Abgeordnete hatten jahrzehntelang gekämpft, um die notwendigen Einzelbeschlüsse des Bundestages zur Erhöhung der Diäten aus der Welt zu schaffen. Jeder Beschluß hatte zu wütenden Reaktionen in Presse und Öffentlichkeit geführt, wobei der Begriff „Selbstbedienungsladen“ noch zu den harmloseren Kommentaren gehörte. 1995 hatte die damalige Bundestagspräsidentin Rita Süssmuth (CDU) einen Versuch unternommen, die Diäten an die Entwicklung der Bezüge von Bundesrichtern zu koppeln. 

Die Aktion endete in einem Desaster, weil der sonst zu Selbstversorgungsanliegen der Abgeordneten schweigende Bundesrat der für den Süssmuth-Plan notwendigen Grundgesetz-Änderung die Zustimmung verweigerte. Es dauerte rund zwei Jahrzehnte, bis man sich im Bundestag wieder an einen  Automatismus wagte und sich sicher wähnte, daß das Bundesverfassungsgericht nicht erneut dem Parlament in die Parade fahren würde. 

Denn die höchsten Richter hatten stets betont, die Abgeordneten müßten schon selbst über die Höhe ihrer Bezüge entscheiden. Das tun sie jetzt nur noch indirekt, indem sie die Kopplung an den Lohnindex zu Beginn jeder Legislaturperiode ausdrücklich neu in Kraft setzen. Daß man die Erhöhung jetzt aussetzt und sogar die AfD ins Boot holte, zeigt die Verunsicherung im Hohen Haus.

==========

Aufgabensammlung:
[A] Woran wollte Rita Süssmuth laut dem Text über die Abgeordnetendiäten 1995 die Diäten koppeln?
[B] Schreiben Sie aus dem Text über die Abgeordnetendiäten die Passage von „Die Aktion endete“ bis „Parade fahren würde.“ wortgetreu ab.
[C] Setzen Sie den Text über die Abgeordnetendiäten im Anschluss an seinen letzten Satz fort.
Die Datensätze haben mit dem Text über die Abgeordnetendiäten nichts zu tun.

==========

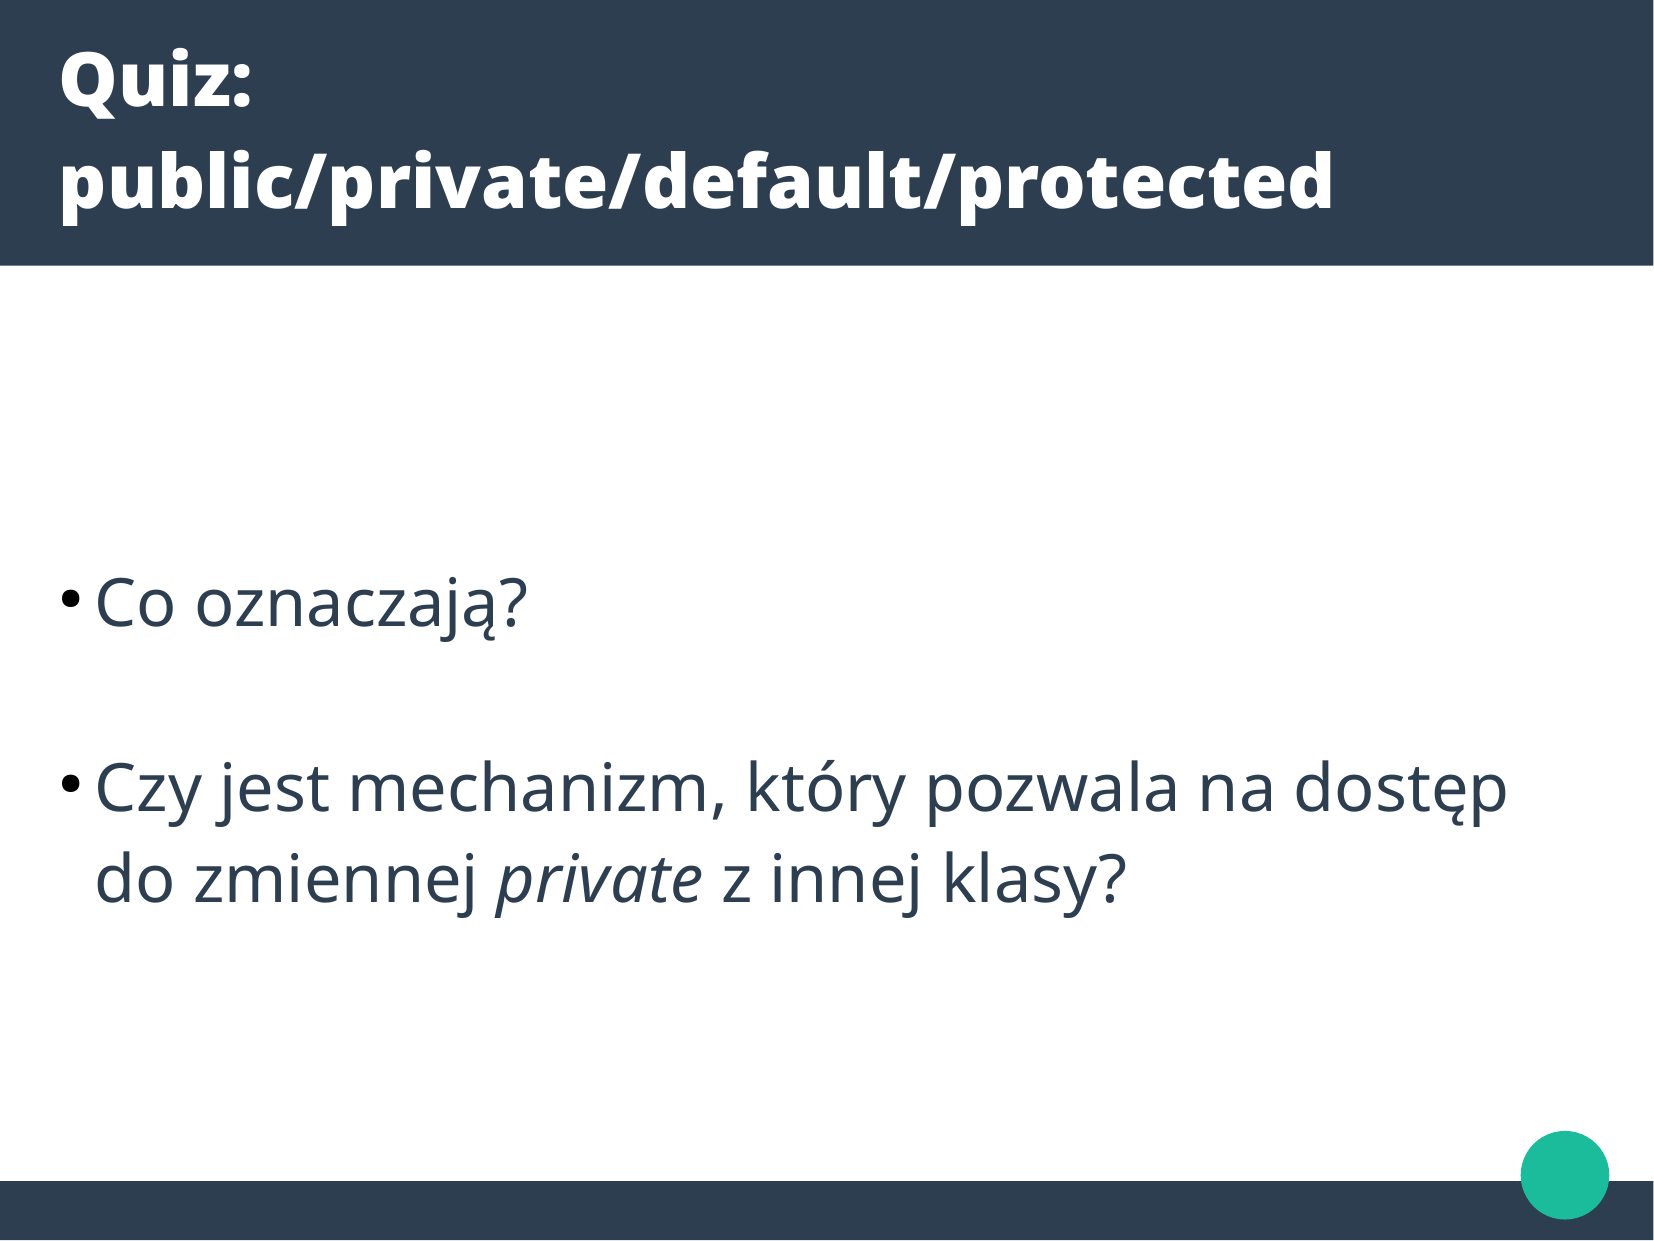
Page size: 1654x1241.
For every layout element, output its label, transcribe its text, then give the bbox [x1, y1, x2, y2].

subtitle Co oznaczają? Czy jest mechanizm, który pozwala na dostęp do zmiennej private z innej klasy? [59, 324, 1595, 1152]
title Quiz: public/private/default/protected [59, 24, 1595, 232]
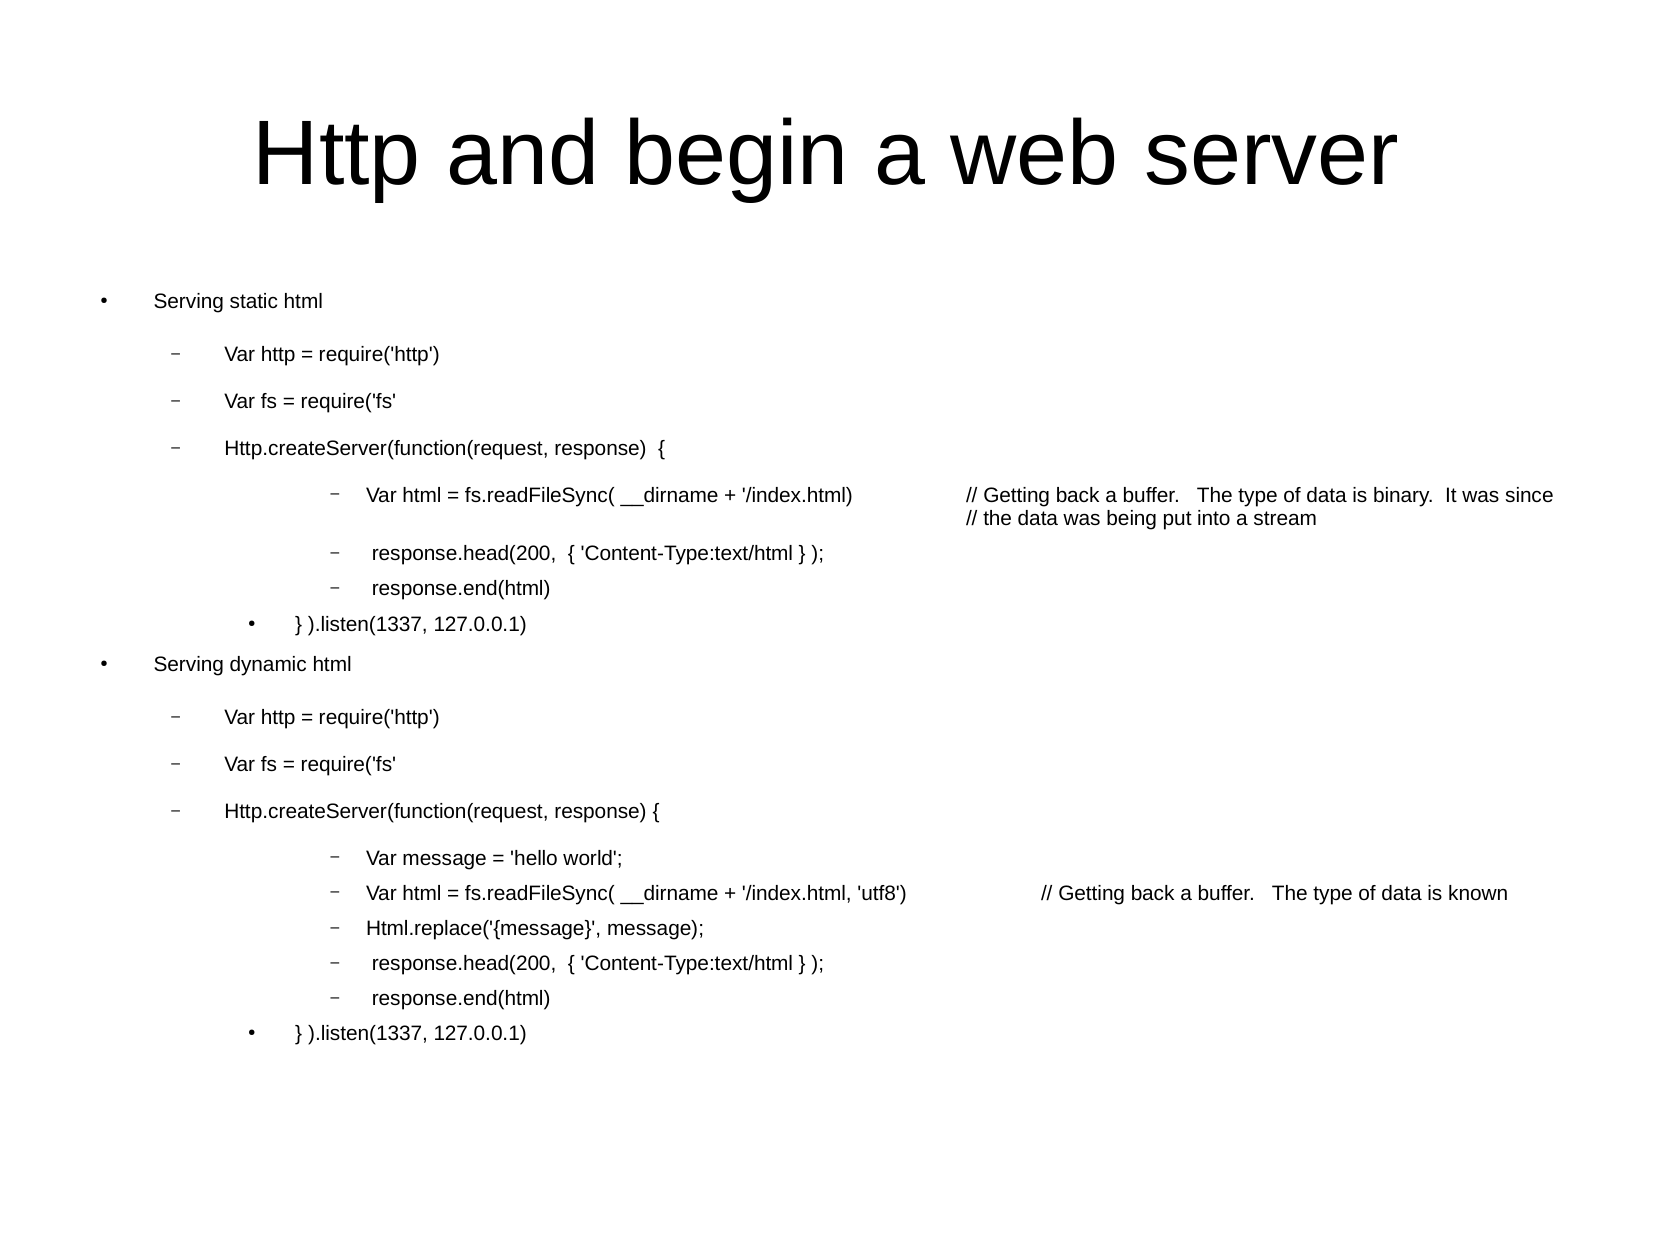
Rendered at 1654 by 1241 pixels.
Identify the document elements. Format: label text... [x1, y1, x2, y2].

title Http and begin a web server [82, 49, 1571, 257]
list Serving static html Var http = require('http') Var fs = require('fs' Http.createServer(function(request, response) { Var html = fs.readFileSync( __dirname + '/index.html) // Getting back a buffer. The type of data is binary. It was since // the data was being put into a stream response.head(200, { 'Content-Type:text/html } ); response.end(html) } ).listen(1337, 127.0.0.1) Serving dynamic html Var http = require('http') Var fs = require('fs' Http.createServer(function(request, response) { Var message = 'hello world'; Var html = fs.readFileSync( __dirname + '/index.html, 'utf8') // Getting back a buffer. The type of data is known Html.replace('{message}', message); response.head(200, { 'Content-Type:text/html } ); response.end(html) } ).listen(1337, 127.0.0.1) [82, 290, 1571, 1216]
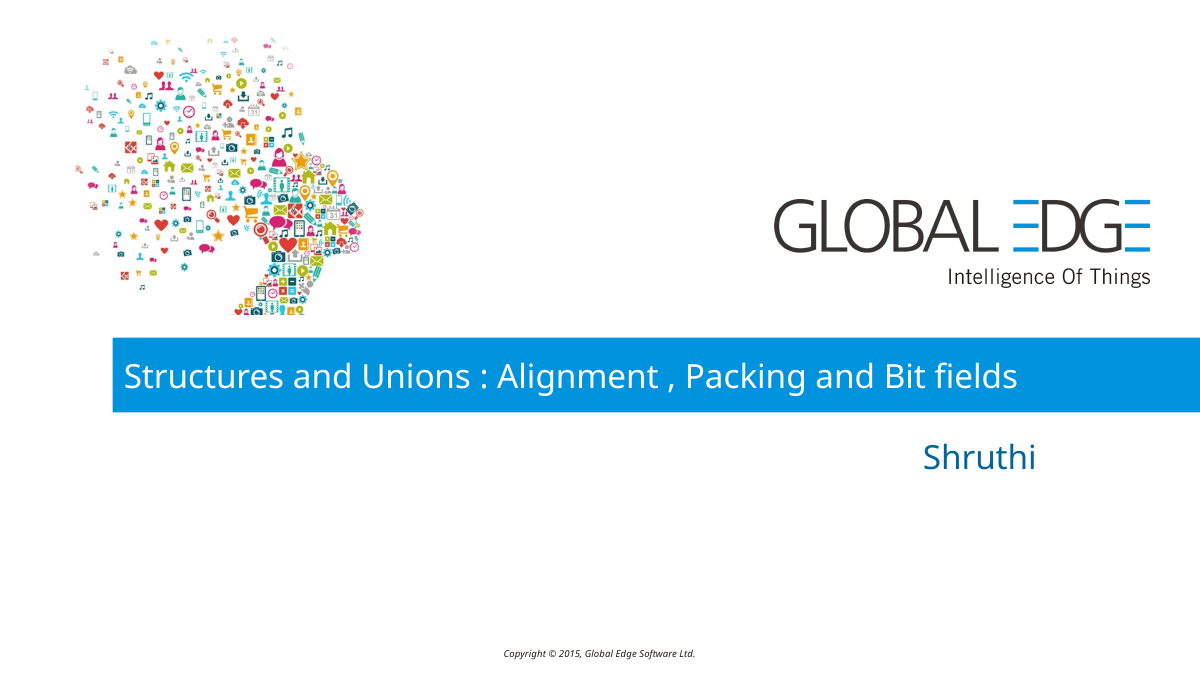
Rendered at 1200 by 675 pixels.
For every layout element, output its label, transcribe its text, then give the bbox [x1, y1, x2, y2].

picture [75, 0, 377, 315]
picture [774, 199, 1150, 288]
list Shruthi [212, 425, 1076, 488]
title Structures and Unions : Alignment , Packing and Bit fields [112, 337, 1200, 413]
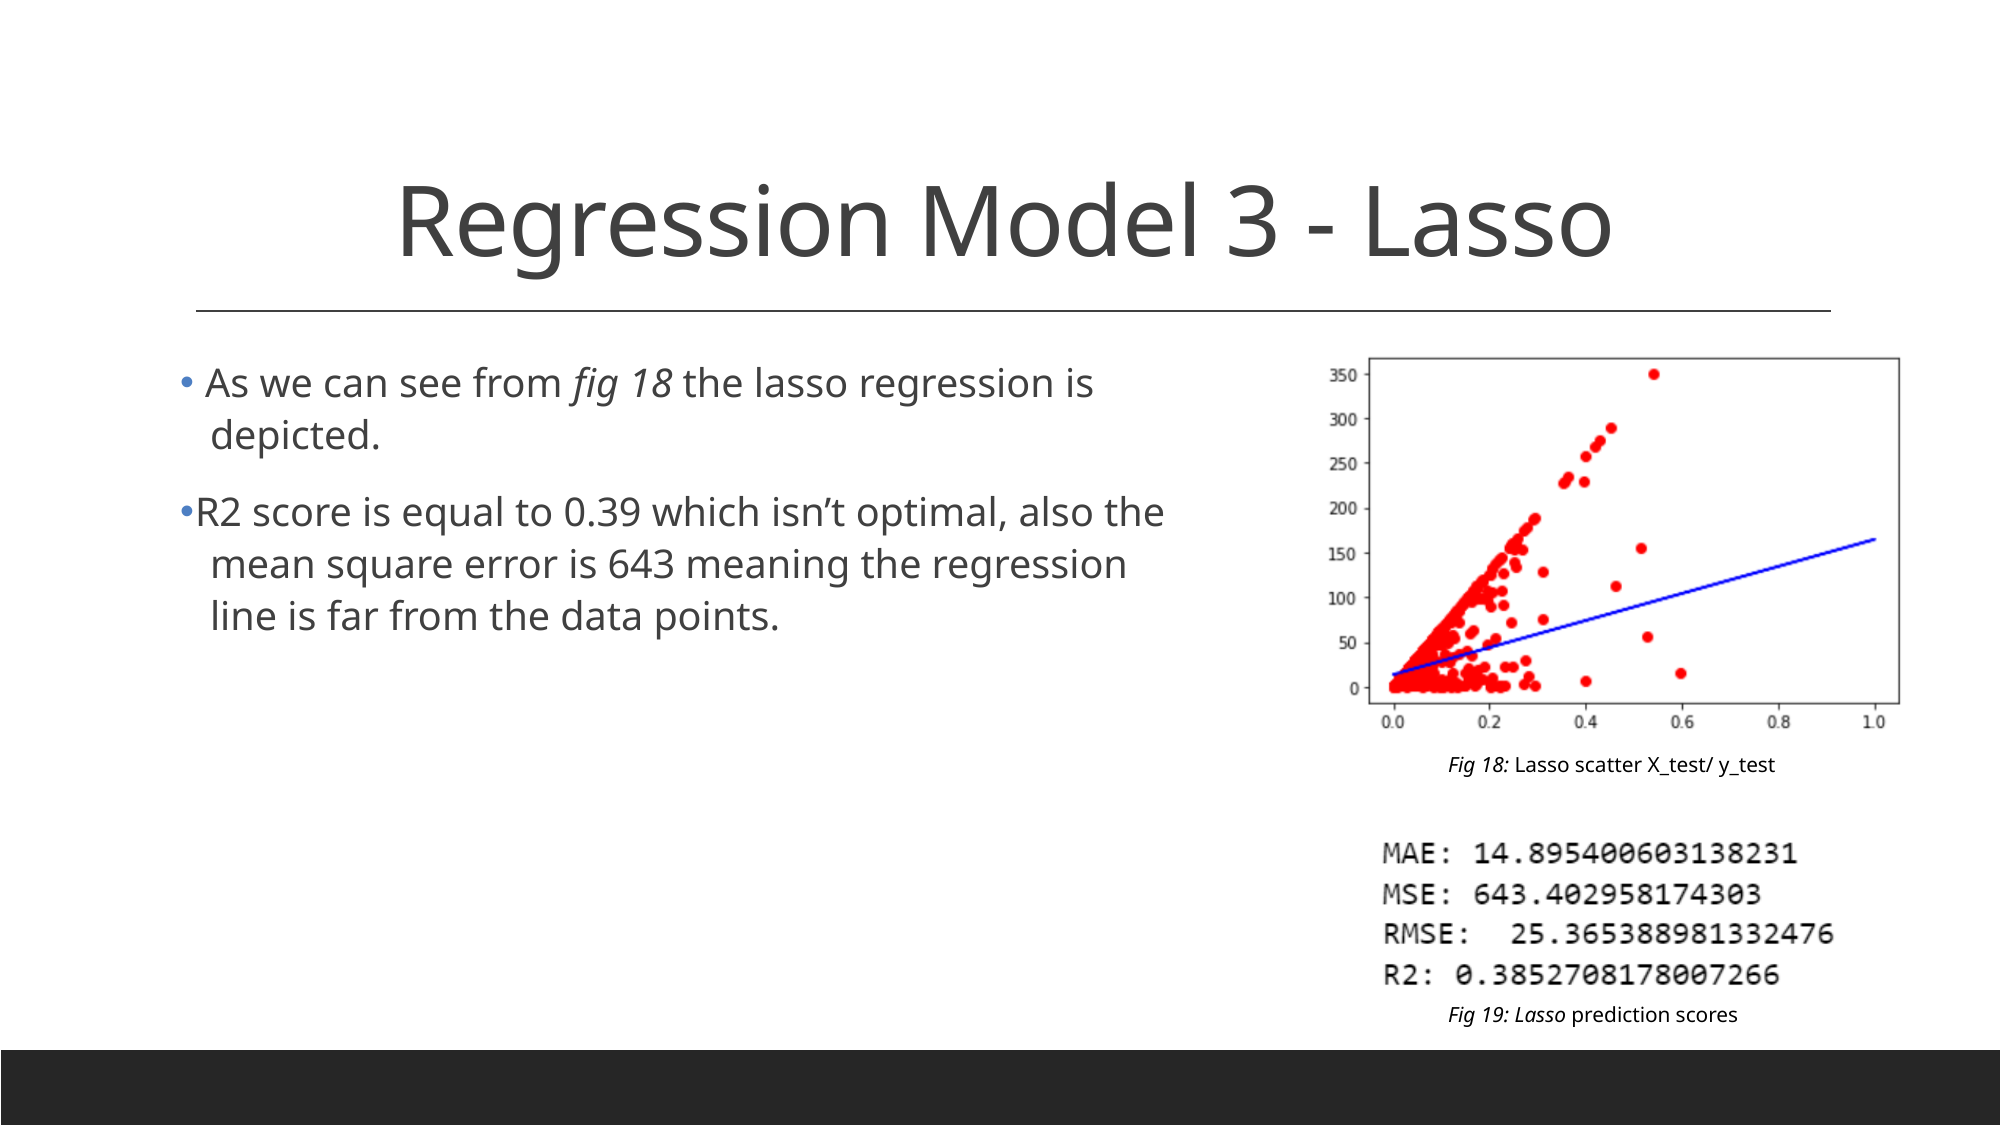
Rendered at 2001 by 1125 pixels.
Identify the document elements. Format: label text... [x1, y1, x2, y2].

==========

Antworten zu Aufgaben:
[A] An die Entwicklung der Bezüge von Bundesrichtern.

[B]
Die Aktion endete in einem Desaster, weil der sonst zu Selbstversorgungsanliegen der Abgeordneten schweigende Bundesrat der für den Süssmuth-Plan notwendigen Grundgesetz-Änderung die Zustimmung verweigerte. Es dauerte rund zwei Jahrzehnte, bis man sich im Bundestag wieder an einen  Automatismus wagte und sich sicher wähnte, daß das Bundesverfassungsgericht nicht erneut dem Parlament in die Parade fahren würde.

[C]
Bis dahin hatte man wenig bis keine Hemmungen, den Politik-Betrieb mit Vorteilen zu überhäufen. Zu nächtlicher Stunde und von niemandem bemerkt, hauchte etwa der Bundestag im vergangenen Oktober sogar der „Ministerialzulage“ für alle Beschäftigten der Bundesregierung und der Bundestagsverwaltung neues Leben ein. Die Zulage aus Kaisers Zeiten soll den Beschäftigten helfen, angemessene Kleidung im Dienst zu tragen (JF 25/19). Eine Verdopplung dieser Zulage vor fast 50 Jahren hatte damals für so viel Ärger gesorgt, daß sie seitdem auf Bundesebene eingefroren und in fast allen Bundesländern abgeschafft worden war. Jetzt wurde für die Bundesbeschäftigten kräftig draufgelegt. Seit Januar bekommt etwa ein Oberamtsrat in einem Ministerium statt 181,54 Euro 275 Euro an Ministerialzulage im Monat.